● **Opdrachten**:
**a.** Kopieer uit de tekst over Agriport letterlijk de passage van "Wat wel duidelijk" tot en met "elkaar worden gezien.".
**b.** Hoe vat je de tekst over Agriport samen in twee zinnen?

● **Tekstfragment**:
Agriport is ooit opgezet als een gebied met grootschalige glastuinbouw en daaraan gekoppeld een agrarisch gerelateerd bedrijventerrein om efficiency te bereiken in productie en logistiek.
Nu echter lijkt de focus meer gericht te zijn op de bouw van datacenters en opvallend is dat iets wat krom is, nu veelal wordt recht gepraat.
Een voorbeeld is het bestemmingsplan Agriport A7 uit 2010. Hierin valt te lezen: “De uitbreiding van het glastuinbouwgebied Agriport A7 zal uitsluitend aan de oostzijde van de A7 worden
gerealiseerd. De westzijde wordt met name om landschappelijke redenen niet met kassen bebouwd”. Daar wil men nu verandering in aanbrengen.
Uit een artikel van januari 2017 in het NHD bleek zelfs dat het illustere wethouders duo Theo en Theo hoge datacenters van 40 m hoog in een parkachtige omgeving wel vonden passen in ons
polderlandschap. Hoe windturbines daar in staan, kunnen we nu dagelijks ervaren. Verder is wel duidelijk dat het gebruik van restwarmte van datacenters wat synergievoordelen zou
opleveren voor glastuinbouw of woningbouw, een utopie is. Uit een rapport van Berenschot is gebleken dat een businesscase over hergebruik niet sluitend, en verwarmen van woningen niet
realistisch is.
Wat wel duidelijk is, is dat er een strategie bestaat om datacenters in de buurt van aanlandlocaties van duurzaam opgewekte stroom te bouwen. De groene leugen dat deze energie goed is voor vele duizenden huishoudens is dan ook geheel achterhaald. Klaarblijkelijk is het dus aantrekkelijk om een grootgebruiker in de buurt te hebben. Het ambitieuze bod van regio NHN om 4,2, Twh te
realiseren in de RES en de plannen om hyperscale datacentra te bouwen kan dus moeilijk los van elkaar worden gezien.

● **Gegevens**:
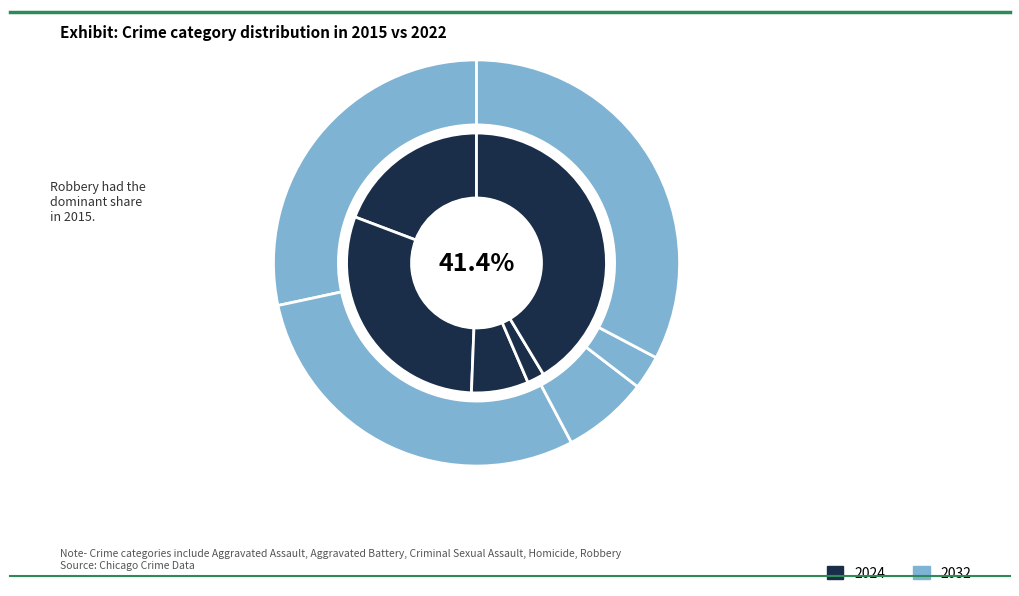

To the nearest percent, what is the average slice percentage?

20%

● **Antwoorden**:
**a.**
Wat wel duidelijk is, is dat er een strategie bestaat om datacenters in de buurt van aanlandlocaties van duurzaam opgewekte stroom te bouwen. De groene leugen dat deze energie goed is voor vele duizenden huishoudens is dan ook geheel achterhaald. Klaarblijkelijk is het dus aantrekkelijk om een grootgebruiker in de buurt te hebben. Het ambitieuze bod van regio NHN om 4,2, Twh te
realiseren in de RES en de plannen om hyperscale datacentra te bouwen kan dus moeilijk los van elkaar worden gezien.

**b.** Agriport is opgezet als gebied voor grootschalige glastuinbouw met een agrarisch gerelateerd bedrijventerrein, maar de focus lijkt nu meer op de bouw van datacenters te liggen, en men wil verandering aanbrengen in het uitgangspunt uit het bestemmingsplan van 2010 dat de westzijde van de A7 om landschappelijke redenen niet met kassen wordt bebouwd. Volgens een rapport van Berenschot sluit een businesscase over hergebruik van restwarmte niet en is verwarmen van woningen niet realistisch, terwijl de plannen voor hyperscale datacentra moeilijk los kunnen worden gezien van het bod van regio NHN in de RES.